I don’t like saying no to my kids, big surprise, right? In the past, I haven’t wanted to hear them scream, whine or cry because I didn’t say yes. It makes me uncomfortable when they do that, and as you know, I hate being uncomfortable. So, if the kids wanted junk food, I’d say yes and if they wanted some kind of new toy, yes again.
Then it dawned on me — I got everything I ever wanted growing up (which I’m grateful for) but I never learned how to work hard for anything, and I don’t want that for my kids. I had no work ethic, and I never learned struggle or how to cope with it. Already, my kids are privileged and spoiled. They are accustomed to the finer things in life, and the last thing I want them to be are entitled assholes when they grow up. You see — I don’t need to be in the business of saying, “yes.” I NEED to say, “no,” because I want to raise them to be healthy adults. It’s not going to hurt them to hear, “no,” and it’s not going to hurt me, despite what I’m feeling at the time.
The consequences of not saying, “no,” are dire. I’ll admit that I’m not a healthy adult, but let me be clear — it’s not because of anything my parents did or didn’t do. My shortcomings are due to crappy genetics, crappy coping skills, among other things. But they’re there. I don’t want my children to suffer the way I do now. For example, I have an eating disorder — I don’t take care of myself the way I should by eating healthy; instead I binge eat when I’m stressed — alas, a crappy coping skill. I’ve also never had a job for more than three years. I’m dependent on my husband, which isn’t necessarily unhealthy, but I’d like both of my kids to be financially independent and have a good worth ethic.
I’ll confess that sometimes I feel like they’re getting the short end of the stick by having a severely depressed mother. Buying them toys, clothes and other crap is probably me trying to compensate for being ill. But logically, I know that material things don’t matter — experiences matter. Teaching them how to be healthy matters. Showing them how to overcome adversity matters, and I can do that. I’m resilient and scrappy, two traits I want them to have, too. I may not be the healthiest, but being sick all the time has made me stronger. I hope that’s what my children will see — that even though I suffer with a chronic, invisible disease, I still show up to fight….for myself and my family.
Ann Landers said, “It is not what you do for your children, but what you have taught them to do for themselves that will make them successful human beings.” She’s not wrong.
And that’s what I have to remember every time I say no. I’m not depriving them of anything — I’m shaping them into good people (I hope). I also need to remember this when I don’t feel like taking care of myself, because they’re watching and learning. It’s up to me to model healthy behavior, as hard as it is.

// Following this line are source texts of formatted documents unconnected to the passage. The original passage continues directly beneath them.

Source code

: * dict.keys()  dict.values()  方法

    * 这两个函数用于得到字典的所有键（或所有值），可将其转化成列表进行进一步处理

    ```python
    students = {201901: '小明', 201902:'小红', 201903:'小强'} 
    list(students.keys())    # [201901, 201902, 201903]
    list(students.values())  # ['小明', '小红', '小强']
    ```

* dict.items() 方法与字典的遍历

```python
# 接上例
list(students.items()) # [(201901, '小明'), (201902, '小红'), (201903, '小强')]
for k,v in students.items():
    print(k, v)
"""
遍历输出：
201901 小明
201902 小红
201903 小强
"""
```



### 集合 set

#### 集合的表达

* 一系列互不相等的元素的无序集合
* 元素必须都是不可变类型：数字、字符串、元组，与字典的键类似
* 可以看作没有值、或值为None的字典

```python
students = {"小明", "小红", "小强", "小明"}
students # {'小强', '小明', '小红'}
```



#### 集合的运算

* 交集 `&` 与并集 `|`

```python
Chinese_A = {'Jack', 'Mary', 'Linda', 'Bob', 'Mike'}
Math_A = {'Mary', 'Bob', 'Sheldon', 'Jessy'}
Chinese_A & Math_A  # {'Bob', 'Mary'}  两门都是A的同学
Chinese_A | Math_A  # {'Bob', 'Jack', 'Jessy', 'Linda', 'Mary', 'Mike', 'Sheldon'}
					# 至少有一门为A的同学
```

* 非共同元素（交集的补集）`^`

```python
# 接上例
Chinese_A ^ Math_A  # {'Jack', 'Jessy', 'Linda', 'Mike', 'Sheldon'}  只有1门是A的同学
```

Parenting is hard. We all mess up and think we’re not good enough, me especially. Then I remember how Isla collected more than 1,000 toothbrushes for the homeless because she was worried they didn’t have money to brush their teeth. I recall how Eli puts his hand on my face and tells me he appreciates and loves me. They’re loving, kind and a product of their environment, which I’m extremely proud of. Learning to say no will be hard but it will definitely help in shaping them into healthy adults. I truly believe that.
And while I’m at it, maybe I can be shaped into a healthy adult, too.